One exhibit is “Proposal for a 28th Amendment?” Is it possible to modify an uneven system?
With this incomplete participatory installation, Year of Uncertainty Artist-in-Residence Alex Strada and Tali Keren ask visitors to critically engage with the U.S. Constitution and ask two questions: “What 28th Amendment to the U.S. Constitution would propose?” you ? “And” Do you think it is possible to modify an unequal system? Opening with the phrase âWe the People,â the Constitution was written in 1787 by and for wealthy white male landowners, and to date only 27 amendments have been ratified to change the document. This legacy and the ingrained issues of structural racism, colonial violence by settlers, heteropatriarchy and work inequalities are highlighted here in videos featuring jurists.

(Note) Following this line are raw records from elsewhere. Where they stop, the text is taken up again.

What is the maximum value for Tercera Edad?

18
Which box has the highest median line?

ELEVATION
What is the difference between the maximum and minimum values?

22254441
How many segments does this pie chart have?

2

At the heart of the installation are sound sculptures of soapboxes that draw on the history of the soapbox as a site of collective struggle, while emphasizing listening, reciprocity and access. These objects emit an ongoing oral archive of responses to project questions that have been recorded by visitors and will accumulate over the course of the exhibition. Visitors are encouraged to engage by listening and using the recording booth to complete this work.
The facility is activated through a series of public Strada and Keren workshops planned with community partners and ‘Year of Uncertainty’ lawyers. These gatherings bring people together to reflect, question and debate collectively on systemic redress, radical change and abolition in order to imagine more equitable futures.

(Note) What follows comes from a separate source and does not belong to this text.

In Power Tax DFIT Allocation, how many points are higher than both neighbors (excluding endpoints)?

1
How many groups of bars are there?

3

Another exhibit is âKingdom Peaceâ, presented by Life Camp, community partner of âYear of Uncertaintyâ. The exhibit stems from the frontline violence prevention and response organization’s motto, âPeace is a way of lifeâ. It features handmade artwork, a mural and a video that reflects the daily work and vision of the peacemakers and young leaders at Life Camp in southern Jamaica.
The installation includes a collaboratively produced peace sign assembled from recycled water bottles to highlight the importance of caring for one’s neighborhood and a painted bicycle that celebrates play and joy as a form of healing and connection. The mural painted by Miyoshi Plaines (MO $ H) of Black Village Arts focuses on healing and transformation in those affected by an act of violence. This article’s message asserts that resolution, safety, public health, and real justice can only happen by recognizing that individuals on both sides of a gun need support and help. The SLUSA Productions video showcases the complex relationships between gun violence and individual and community well-being and highlights Life Camp’s approach to changing the way violence is experienced, perceived and managed at all levels, in particular by providing community actors with the skills and resources necessary to fight against mental disorders, emotional and physical well-being needs in their own neighborhood. The elements of the exhibition respond to each of the five themes of the âYear of Uncertaintyâ: care, reparation, justice, play and the future to create a space that centers love and healing.